══ Task data
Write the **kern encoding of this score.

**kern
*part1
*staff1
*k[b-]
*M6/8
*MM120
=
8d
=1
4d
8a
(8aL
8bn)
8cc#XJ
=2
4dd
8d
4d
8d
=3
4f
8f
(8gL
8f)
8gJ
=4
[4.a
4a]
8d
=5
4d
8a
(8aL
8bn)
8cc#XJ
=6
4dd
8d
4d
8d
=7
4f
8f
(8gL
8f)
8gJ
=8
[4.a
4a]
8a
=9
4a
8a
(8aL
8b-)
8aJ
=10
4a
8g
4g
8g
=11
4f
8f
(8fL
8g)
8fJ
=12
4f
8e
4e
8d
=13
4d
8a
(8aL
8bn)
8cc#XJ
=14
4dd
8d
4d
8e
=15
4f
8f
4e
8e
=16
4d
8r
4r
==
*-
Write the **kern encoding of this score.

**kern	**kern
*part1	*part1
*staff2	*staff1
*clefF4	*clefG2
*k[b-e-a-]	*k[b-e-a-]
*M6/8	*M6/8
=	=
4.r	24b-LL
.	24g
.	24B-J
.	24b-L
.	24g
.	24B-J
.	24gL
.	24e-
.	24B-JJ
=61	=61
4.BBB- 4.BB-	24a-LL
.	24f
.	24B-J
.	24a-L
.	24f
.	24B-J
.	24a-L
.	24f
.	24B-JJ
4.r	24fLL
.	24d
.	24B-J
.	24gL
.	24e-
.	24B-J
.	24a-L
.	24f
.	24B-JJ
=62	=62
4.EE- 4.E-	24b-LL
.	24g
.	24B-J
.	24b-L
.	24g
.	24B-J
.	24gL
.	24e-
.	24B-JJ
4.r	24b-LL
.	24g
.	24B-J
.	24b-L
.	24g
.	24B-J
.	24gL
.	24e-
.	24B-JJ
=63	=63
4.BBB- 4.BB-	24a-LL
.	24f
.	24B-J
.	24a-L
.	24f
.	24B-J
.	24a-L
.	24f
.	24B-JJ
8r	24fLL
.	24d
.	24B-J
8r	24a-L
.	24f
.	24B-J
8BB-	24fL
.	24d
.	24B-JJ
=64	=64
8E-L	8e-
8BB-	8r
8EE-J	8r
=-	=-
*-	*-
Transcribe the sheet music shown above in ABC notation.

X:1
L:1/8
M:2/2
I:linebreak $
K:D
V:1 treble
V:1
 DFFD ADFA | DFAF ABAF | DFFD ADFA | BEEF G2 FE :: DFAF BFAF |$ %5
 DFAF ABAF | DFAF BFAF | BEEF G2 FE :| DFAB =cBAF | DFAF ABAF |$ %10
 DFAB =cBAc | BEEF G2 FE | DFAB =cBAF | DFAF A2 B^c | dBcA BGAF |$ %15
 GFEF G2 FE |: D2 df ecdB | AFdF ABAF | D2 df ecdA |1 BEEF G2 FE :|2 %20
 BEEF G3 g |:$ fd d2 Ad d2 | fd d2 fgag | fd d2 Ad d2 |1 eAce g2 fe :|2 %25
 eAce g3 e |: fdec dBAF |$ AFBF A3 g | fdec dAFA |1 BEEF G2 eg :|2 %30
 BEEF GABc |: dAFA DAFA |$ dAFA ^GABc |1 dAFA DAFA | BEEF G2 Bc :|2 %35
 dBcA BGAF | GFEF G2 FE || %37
════
*What the exercise asks*: Copy all of the records above exactly as they appear, keeping every line, symbol, and space unchanged.

*Full answer*:
Write the **kern encoding of this score.

**kern
*part1
*staff1
*k[b-]
*M6/8
*MM120
=
8d
=1
4d
8a
(8aL
8bn)
8cc#XJ
=2
4dd
8d
4d
8d
=3
4f
8f
(8gL
8f)
8gJ
=4
[4.a
4a]
8d
=5
4d
8a
(8aL
8bn)
8cc#XJ
=6
4dd
8d
4d
8d
=7
4f
8f
(8gL
8f)
8gJ
=8
[4.a
4a]
8a
=9
4a
8a
(8aL
8b-)
8aJ
=10
4a
8g
4g
8g
=11
4f
8f
(8fL
8g)
8fJ
=12
4f
8e
4e
8d
=13
4d
8a
(8aL
8bn)
8cc#XJ
=14
4dd
8d
4d
8e
=15
4f
8f
4e
8e
=16
4d
8r
4r
==
*-
Write the **kern encoding of this score.

**kern	**kern
*part1	*part1
*staff2	*staff1
*clefF4	*clefG2
*k[b-e-a-]	*k[b-e-a-]
*M6/8	*M6/8
=	=
4.r	24b-LL
.	24g
.	24B-J
.	24b-L
.	24g
.	24B-J
.	24gL
.	24e-
.	24B-JJ
=61	=61
4.BBB- 4.BB-	24a-LL
.	24f
.	24B-J
.	24a-L
.	24f
.	24B-J
.	24a-L
.	24f
.	24B-JJ
4.r	24fLL
.	24d
.	24B-J
.	24gL
.	24e-
.	24B-J
.	24a-L
.	24f
.	24B-JJ
=62	=62
4.EE- 4.E-	24b-LL
.	24g
.	24B-J
.	24b-L
.	24g
.	24B-J
.	24gL
.	24e-
.	24B-JJ
4.r	24b-LL
.	24g
.	24B-J
.	24b-L
.	24g
.	24B-J
.	24gL
.	24e-
.	24B-JJ
=63	=63
4.BBB- 4.BB-	24a-LL
.	24f
.	24B-J
.	24a-L
.	24f
.	24B-J
.	24a-L
.	24f
.	24B-JJ
8r	24fLL
.	24d
.	24B-J
8r	24a-L
.	24f
.	24B-J
8BB-	24fL
.	24d
.	24B-JJ
=64	=64
8E-L	8e-
8BB-	8r
8EE-J	8r
=-	=-
*-	*-
Transcribe the sheet music shown above in ABC notation.

X:1
L:1/8
M:2/2
I:linebreak $
K:D
V:1 treble
V:1
 DFFD ADFA | DFAF ABAF | DFFD ADFA | BEEF G2 FE :: DFAF BFAF |$ %5
 DFAF ABAF | DFAF BFAF | BEEF G2 FE :| DFAB =cBAF | DFAF ABAF |$ %10
 DFAB =cBAc | BEEF G2 FE | DFAB =cBAF | DFAF A2 B^c | dBcA BGAF |$ %15
 GFEF G2 FE |: D2 df ecdB | AFdF ABAF | D2 df ecdA |1 BEEF G2 FE :|2 %20
 BEEF G3 g |:$ fd d2 Ad d2 | fd d2 fgag | fd d2 Ad d2 |1 eAce g2 fe :|2 %25
 eAce g3 e |: fdec dBAF |$ AFBF A3 g | fdec dAFA |1 BEEF G2 eg :|2 %30
 BEEF GABc |: dAFA DAFA |$ dAFA ^GABc |1 dAFA DAFA | BEEF G2 Bc :|2 %35
 dBcA BGAF | GFEF G2 FE || %37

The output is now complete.